- PASSAGE SHOWN -

[Dixielandjazz] Stan Freberg interviewed

Robert Ringwald rsr at ringwald.com
Thu Apr 28 17:14:48 PDT 2011


This article mainly talks about what I feel is the greatest comedy album ever released.  

A great Jazzy score and note the reference to Bix.  


50 Years Later, Freberg's History Lesson Still Sings
by Michael Phillips
Chicago Tribune, April 27, 2011
Fifty years ago this week, Capitol Records released an album destined to conquer
the hearts and minds of comedy nerds around this round, round world. It carried the
grandiose title "Stan Freberg Presents the United States of America, Vol. 1: The
Early Years." The label's promotional materials sold this "original musical revue
for records" as "not just another comedy record, but a whole show... the most extravagant
album ever produced."
Sound a mite overboard? Funny you should put it that way: "A little overboard" is
precisely how Ben Franklin describes the Declaration of Independence on Freberg's
album, in the lead-in to the song "A Man Can't Be Too Careful What He Signs These
Days." Played by Freberg, Franklin tells Jefferson (Byron Kane) that the petition
smells "a little pinko." No dice on the signing, Franklin concludes, just before
the downbeat. "I'm not gonna spend the rest of my life writing in Europe!"

- GIVEN INFORMATION -
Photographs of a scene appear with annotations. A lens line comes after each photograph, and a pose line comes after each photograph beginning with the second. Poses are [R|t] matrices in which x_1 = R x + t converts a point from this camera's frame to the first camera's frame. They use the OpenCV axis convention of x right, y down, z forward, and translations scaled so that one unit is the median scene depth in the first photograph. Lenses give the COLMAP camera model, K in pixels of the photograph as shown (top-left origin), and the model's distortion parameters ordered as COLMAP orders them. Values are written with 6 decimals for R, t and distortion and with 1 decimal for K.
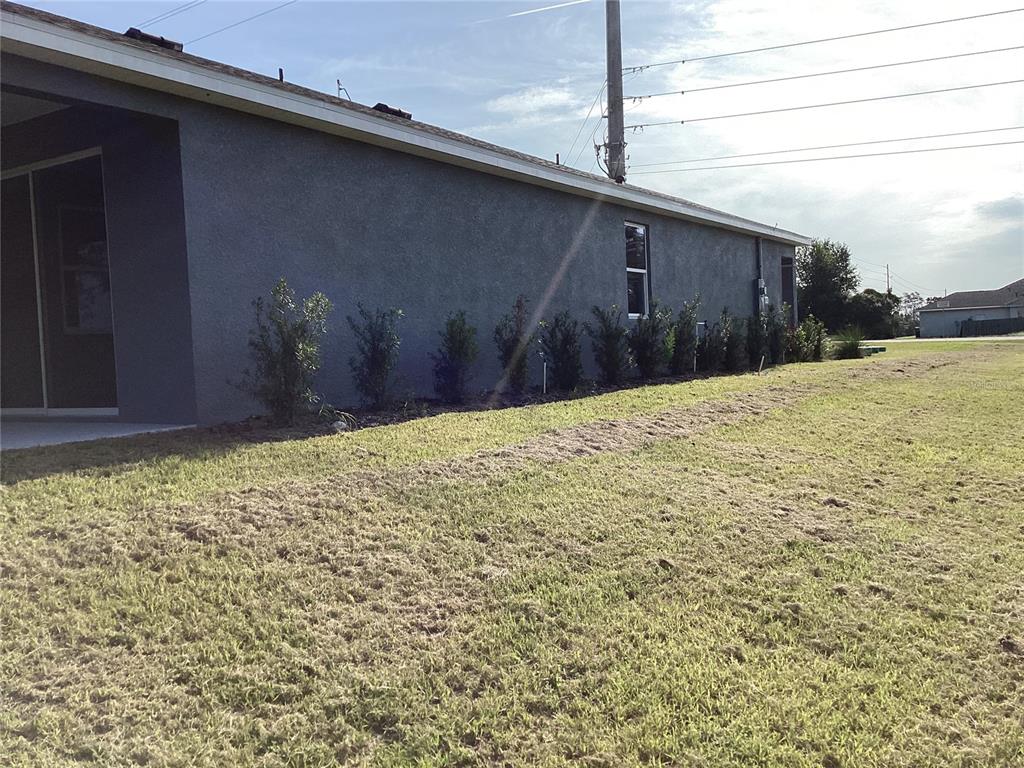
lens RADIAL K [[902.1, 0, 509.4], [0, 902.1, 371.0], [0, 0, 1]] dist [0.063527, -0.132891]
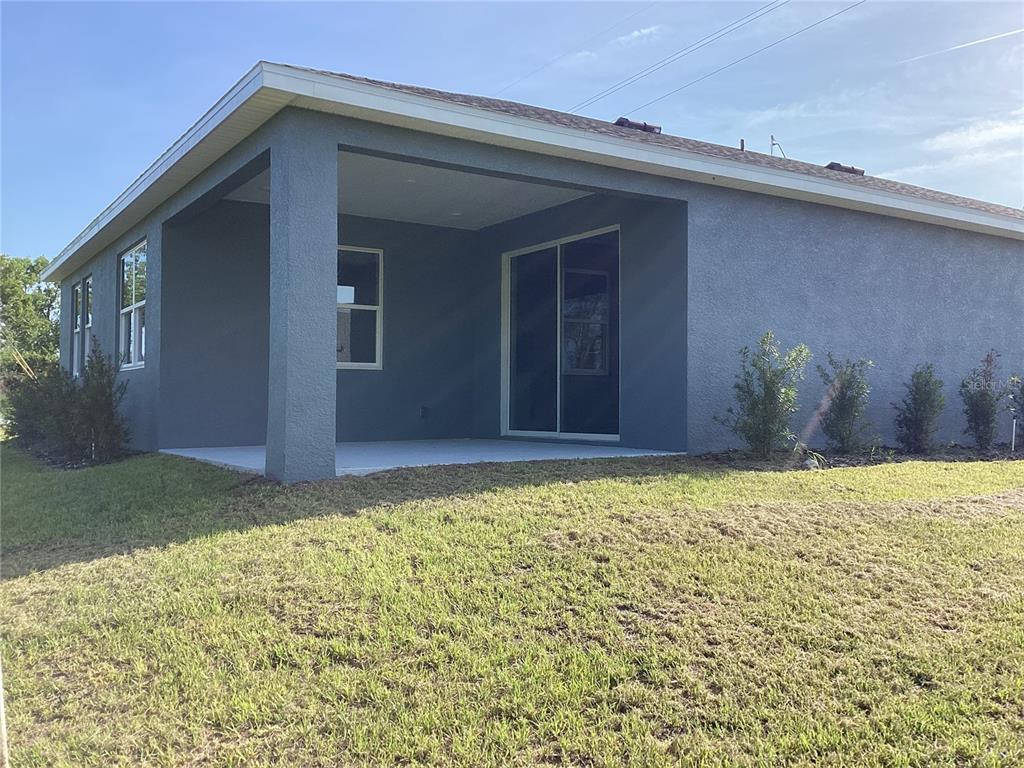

- ABOUT THIS EXERCISE -
According to the Freberg album article, which record label released "Stan Freberg Presents the United States of America, Vol. 1: The Early Years"? The data can be set aside here.

- WRITTEN SOLUTION -
Capitol Records released it.